(Dataset entries)
=======

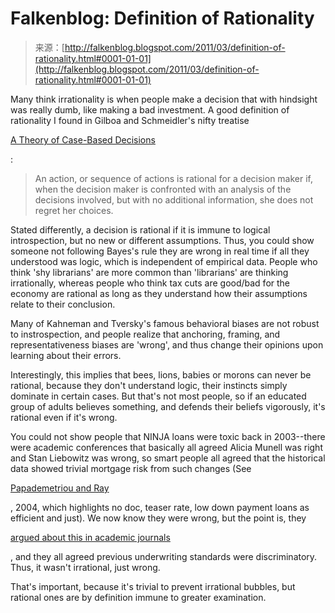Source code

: <!--yml
category: 未分类
date: 2024-05-12 21:05:12
-->

# Falkenblog: Definition of Rationality

> 来源：[http://falkenblog.blogspot.com/2011/03/definition-of-rationality.html#0001-01-01](http://falkenblog.blogspot.com/2011/03/definition-of-rationality.html#0001-01-01)

Many think irrationality is when people make a decision that with hindsight was really dumb, like making a bad investment. A good definition of rationality I found in Gilboa and Schmeidler's nifty treatise

[A Theory of Case-Based Decisions](http://www.google.com/url?sa=t&source=web&cd=1&ved=0CBwQFjAA&url=http%3A%2F%2Fciteseerx.ist.psu.edu%2Fviewdoc%2Fdownload%3Bjsessionid%3D7AE475DBC0FDC837F7B668BFD435CC02%3Fdoi%3D10.1.1.100.2483%26rep%3Drep1%26type%3Dpdf&rct=j&q=A%20Theory%20of%20Case-Based%20Decisions&ei=kkd6TdL9DtD-rAGhkuTMBQ&usg=AFQjCNENWMUrUbqbVuFN8JZsAiudRdorWg&sig2=7rPKlJdp9ZQWcEuPXbblgQ)

:

> An action, or sequence of actions is rational for a decision maker if, when the decision maker is confronted with an analysis of the decisions involved, but with no additional information, she does not regret her choices.

Stated differently, a decision is rational if it is immune to logical introspection, but no new or different assumptions. Thus, you could show someone not following Bayes's rule they are wrong in real time if all they understood was logic, which is independent of empirical data. People who think 'shy librarians' are more common than 'librarians' are thinking irrationally, whereas people who think tax cuts are good/bad for the economy are rational as long as they understand how their assumptions relate to their conclusion.

Many of Kahneman and Tversky's famous behavioral biases are not robust to instrospection, and people realize that anchoring, framing, and representativeness biases are 'wrong', and thus change their opinions upon learning about their errors.

Interestingly, this implies that bees, lions, babies or morons can never be rational, because they don't understand logic, their instincts simply dominate in certain cases. But that's not most people, so if an educated group of adults believes something, and defends their beliefs vigorously, it's rational even if it's wrong.

You could not show people that NINJA loans were toxic back in 2003--there were academic conferences that basically all agreed Alicia Munell was right and Stan Liebowitz was wrong, so smart people all agreed that the historical data showed trivial mortgage risk from such changes (See

[Papademetriou and Ray](http://www.ilw.com/articles/2004,0804-Papademetriou.pdf)

, 2004, which highlights no doc, teaser rate, low down payment loans as efficient and just). We now know they were wrong, but the point is, they

[argued about this in academic journals](http://findarticles.com/p/articles/mi_qa5537/is_200601/ai_n21406758/pg_7/)

, and they all agreed previous underwriting standards were discriminatory. Thus, it wasn't irrational, just wrong.

That's important, because it's trivial to prevent irrational bubbles, but rational ones are by definition immune to greater examination.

=======

TO DO:
Your answer should consist solely of the lines above from the line with "category: 未分类" to the line with "regret her choices.", both included, reproduced exactly.

SOLUTION TO THE EXERCISE:
category: 未分类
date: 2024-05-12 21:05:12
-->

# Falkenblog: Definition of Rationality

> 来源：[http://falkenblog.blogspot.com/2011/03/definition-of-rationality.html#0001-01-01](http://falkenblog.blogspot.com/2011/03/definition-of-rationality.html#0001-01-01)

Many think irrationality is when people make a decision that with hindsight was really dumb, like making a bad investment. A good definition of rationality I found in Gilboa and Schmeidler's nifty treatise

[A Theory of Case-Based Decisions](http://www.google.com/url?sa=t&source=web&cd=1&ved=0CBwQFjAA&url=http%3A%2F%2Fciteseerx.ist.psu.edu%2Fviewdoc%2Fdownload%3Bjsessionid%3D7AE475DBC0FDC837F7B668BFD435CC02%3Fdoi%3D10.1.1.100.2483%26rep%3Drep1%26type%3Dpdf&rct=j&q=A%20Theory%20of%20Case-Based%20Decisions&ei=kkd6TdL9DtD-rAGhkuTMBQ&usg=AFQjCNENWMUrUbqbVuFN8JZsAiudRdorWg&sig2=7rPKlJdp9ZQWcEuPXbblgQ)

:

> An action, or sequence of actions is rational for a decision maker if, when the decision maker is confronted with an analysis of the decisions involved, but with no additional information, she does not regret her choices.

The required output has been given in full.